Directions for this task: Begin at the line below that contains "Camera spec: lens" and write out every line from there to the end of the entries, exactly.

Working data:
--------------------------------
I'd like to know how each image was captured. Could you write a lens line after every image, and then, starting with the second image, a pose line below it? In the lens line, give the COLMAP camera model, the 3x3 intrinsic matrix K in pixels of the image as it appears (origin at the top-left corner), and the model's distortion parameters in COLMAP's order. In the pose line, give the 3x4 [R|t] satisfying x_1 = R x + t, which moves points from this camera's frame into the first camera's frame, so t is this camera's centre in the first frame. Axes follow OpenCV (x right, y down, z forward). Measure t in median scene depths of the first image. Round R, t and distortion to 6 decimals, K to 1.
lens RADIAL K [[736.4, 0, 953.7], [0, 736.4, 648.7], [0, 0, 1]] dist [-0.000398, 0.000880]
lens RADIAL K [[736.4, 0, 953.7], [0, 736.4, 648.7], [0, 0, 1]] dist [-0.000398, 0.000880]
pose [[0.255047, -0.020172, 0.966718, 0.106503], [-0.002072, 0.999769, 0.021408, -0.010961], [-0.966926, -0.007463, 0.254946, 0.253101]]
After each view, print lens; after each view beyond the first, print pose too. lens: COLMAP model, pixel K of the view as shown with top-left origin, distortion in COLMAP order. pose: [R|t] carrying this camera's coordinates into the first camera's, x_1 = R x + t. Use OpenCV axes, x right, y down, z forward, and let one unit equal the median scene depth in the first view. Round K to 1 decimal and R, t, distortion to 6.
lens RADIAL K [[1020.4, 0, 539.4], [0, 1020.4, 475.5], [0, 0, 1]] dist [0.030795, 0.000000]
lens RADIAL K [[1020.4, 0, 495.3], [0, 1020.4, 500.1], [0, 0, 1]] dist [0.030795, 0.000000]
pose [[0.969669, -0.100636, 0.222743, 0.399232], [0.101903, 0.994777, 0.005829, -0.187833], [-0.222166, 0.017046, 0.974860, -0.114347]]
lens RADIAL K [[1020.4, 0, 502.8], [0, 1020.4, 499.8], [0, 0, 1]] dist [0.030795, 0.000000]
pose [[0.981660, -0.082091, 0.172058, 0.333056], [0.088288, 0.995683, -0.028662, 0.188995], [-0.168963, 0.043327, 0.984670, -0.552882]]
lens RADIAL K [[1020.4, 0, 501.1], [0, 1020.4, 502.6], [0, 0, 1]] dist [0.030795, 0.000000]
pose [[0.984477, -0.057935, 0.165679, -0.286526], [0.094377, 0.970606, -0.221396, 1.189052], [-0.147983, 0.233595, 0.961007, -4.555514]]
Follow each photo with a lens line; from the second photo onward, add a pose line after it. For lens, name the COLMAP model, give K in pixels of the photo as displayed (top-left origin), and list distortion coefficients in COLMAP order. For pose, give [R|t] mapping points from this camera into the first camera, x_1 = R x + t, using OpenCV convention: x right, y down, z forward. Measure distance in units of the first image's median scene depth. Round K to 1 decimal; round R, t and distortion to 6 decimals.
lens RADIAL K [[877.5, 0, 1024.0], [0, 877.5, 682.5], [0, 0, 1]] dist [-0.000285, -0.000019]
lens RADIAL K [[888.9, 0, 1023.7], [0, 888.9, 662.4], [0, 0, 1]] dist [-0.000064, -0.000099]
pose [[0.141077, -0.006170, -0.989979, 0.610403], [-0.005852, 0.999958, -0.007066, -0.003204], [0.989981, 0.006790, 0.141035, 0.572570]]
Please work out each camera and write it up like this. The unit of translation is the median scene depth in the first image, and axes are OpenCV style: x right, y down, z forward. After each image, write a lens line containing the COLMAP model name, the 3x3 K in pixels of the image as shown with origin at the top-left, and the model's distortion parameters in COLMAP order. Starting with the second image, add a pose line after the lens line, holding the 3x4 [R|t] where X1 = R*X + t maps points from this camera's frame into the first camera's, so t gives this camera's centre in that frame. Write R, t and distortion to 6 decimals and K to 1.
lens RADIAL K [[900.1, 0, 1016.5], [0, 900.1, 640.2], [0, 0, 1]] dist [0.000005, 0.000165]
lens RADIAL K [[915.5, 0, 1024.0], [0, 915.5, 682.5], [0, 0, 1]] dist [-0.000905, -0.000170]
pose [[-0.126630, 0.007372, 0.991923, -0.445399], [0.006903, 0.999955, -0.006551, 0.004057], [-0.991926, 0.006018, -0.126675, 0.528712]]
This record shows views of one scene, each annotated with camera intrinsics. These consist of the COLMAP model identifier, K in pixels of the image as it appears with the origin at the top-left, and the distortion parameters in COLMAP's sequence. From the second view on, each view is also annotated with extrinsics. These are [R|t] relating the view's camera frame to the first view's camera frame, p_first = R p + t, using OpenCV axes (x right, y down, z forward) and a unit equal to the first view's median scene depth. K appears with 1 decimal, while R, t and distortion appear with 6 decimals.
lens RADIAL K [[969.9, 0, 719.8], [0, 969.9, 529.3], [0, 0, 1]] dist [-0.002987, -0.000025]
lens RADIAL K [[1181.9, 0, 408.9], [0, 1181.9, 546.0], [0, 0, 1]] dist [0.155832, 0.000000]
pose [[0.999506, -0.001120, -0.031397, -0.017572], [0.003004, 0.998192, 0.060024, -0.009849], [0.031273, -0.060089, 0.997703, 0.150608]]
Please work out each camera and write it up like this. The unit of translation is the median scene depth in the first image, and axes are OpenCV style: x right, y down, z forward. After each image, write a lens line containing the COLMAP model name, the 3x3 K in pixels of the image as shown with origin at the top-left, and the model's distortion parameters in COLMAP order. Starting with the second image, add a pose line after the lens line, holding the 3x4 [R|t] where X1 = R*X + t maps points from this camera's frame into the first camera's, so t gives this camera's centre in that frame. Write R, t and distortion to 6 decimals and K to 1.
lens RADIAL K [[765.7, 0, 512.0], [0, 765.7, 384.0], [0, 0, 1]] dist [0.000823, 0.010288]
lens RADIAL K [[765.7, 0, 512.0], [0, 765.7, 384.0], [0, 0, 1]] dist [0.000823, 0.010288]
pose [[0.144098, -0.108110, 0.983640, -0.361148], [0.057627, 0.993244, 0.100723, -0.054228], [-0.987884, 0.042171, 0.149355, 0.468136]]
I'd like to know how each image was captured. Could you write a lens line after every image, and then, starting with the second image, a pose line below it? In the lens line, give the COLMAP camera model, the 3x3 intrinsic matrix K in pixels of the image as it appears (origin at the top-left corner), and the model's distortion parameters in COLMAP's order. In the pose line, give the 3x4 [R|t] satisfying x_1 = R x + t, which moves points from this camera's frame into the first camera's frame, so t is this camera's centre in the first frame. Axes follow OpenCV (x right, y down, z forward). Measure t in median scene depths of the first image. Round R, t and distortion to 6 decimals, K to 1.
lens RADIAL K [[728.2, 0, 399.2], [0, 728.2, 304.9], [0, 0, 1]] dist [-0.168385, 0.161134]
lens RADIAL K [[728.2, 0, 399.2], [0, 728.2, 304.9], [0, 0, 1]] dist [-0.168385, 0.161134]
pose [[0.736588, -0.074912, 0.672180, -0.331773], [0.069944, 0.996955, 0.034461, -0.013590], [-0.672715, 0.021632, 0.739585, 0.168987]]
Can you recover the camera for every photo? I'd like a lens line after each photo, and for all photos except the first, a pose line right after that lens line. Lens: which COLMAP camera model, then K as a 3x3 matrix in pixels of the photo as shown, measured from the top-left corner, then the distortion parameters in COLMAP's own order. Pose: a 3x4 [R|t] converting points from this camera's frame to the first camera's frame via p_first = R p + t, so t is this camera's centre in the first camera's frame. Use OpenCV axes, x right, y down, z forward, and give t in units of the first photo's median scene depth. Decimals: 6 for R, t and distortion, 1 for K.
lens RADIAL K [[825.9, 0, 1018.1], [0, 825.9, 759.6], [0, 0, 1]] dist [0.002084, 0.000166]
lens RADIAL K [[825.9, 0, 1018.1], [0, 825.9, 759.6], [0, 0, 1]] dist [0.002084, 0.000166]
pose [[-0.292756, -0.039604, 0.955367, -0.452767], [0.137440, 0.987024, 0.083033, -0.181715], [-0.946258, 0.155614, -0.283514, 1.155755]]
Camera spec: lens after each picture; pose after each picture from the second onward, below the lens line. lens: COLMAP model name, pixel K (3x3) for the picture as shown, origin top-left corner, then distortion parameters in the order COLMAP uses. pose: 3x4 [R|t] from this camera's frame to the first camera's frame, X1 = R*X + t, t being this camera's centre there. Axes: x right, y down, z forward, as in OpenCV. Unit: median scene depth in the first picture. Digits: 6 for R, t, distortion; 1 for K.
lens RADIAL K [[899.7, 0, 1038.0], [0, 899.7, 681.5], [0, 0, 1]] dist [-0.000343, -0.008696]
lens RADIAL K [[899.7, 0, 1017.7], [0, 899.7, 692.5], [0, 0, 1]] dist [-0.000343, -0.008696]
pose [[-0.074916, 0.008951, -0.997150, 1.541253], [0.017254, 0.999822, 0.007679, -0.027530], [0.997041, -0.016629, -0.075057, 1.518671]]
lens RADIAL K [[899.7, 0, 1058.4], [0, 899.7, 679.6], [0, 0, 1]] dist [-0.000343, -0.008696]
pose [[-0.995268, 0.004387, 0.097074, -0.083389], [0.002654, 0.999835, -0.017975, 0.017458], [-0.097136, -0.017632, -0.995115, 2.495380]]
--------------------------------
Result:
Camera spec: lens after each picture; pose after each picture from the second onward, below the lens line. lens: COLMAP model name, pixel K (3x3) for the picture as shown, origin top-left corner, then distortion parameters in the order COLMAP uses. pose: 3x4 [R|t] from this camera's frame to the first camera's frame, X1 = R*X + t, t being this camera's centre there. Axes: x right, y down, z forward, as in OpenCV. Unit: median scene depth in the first picture. Digits: 6 for R, t, distortion; 1 for K.
lens RADIAL K [[899.7, 0, 1038.0], [0, 899.7, 681.5], [0, 0, 1]] dist [-0.000343, -0.008696]
lens RADIAL K [[899.7, 0, 1017.7], [0, 899.7, 692.5], [0, 0, 1]] dist [-0.000343, -0.008696]
pose [[-0.074916, 0.008951, -0.997150, 1.541253], [0.017254, 0.999822, 0.007679, -0.027530], [0.997041, -0.016629, -0.075057, 1.518671]]
lens RADIAL K [[899.7, 0, 1058.4], [0, 899.7, 679.6], [0, 0, 1]] dist [-0.000343, -0.008696]
pose [[-0.995268, 0.004387, 0.097074, -0.083389], [0.002654, 0.999835, -0.017975, 0.017458], [-0.097136, -0.017632, -0.995115, 2.495380]]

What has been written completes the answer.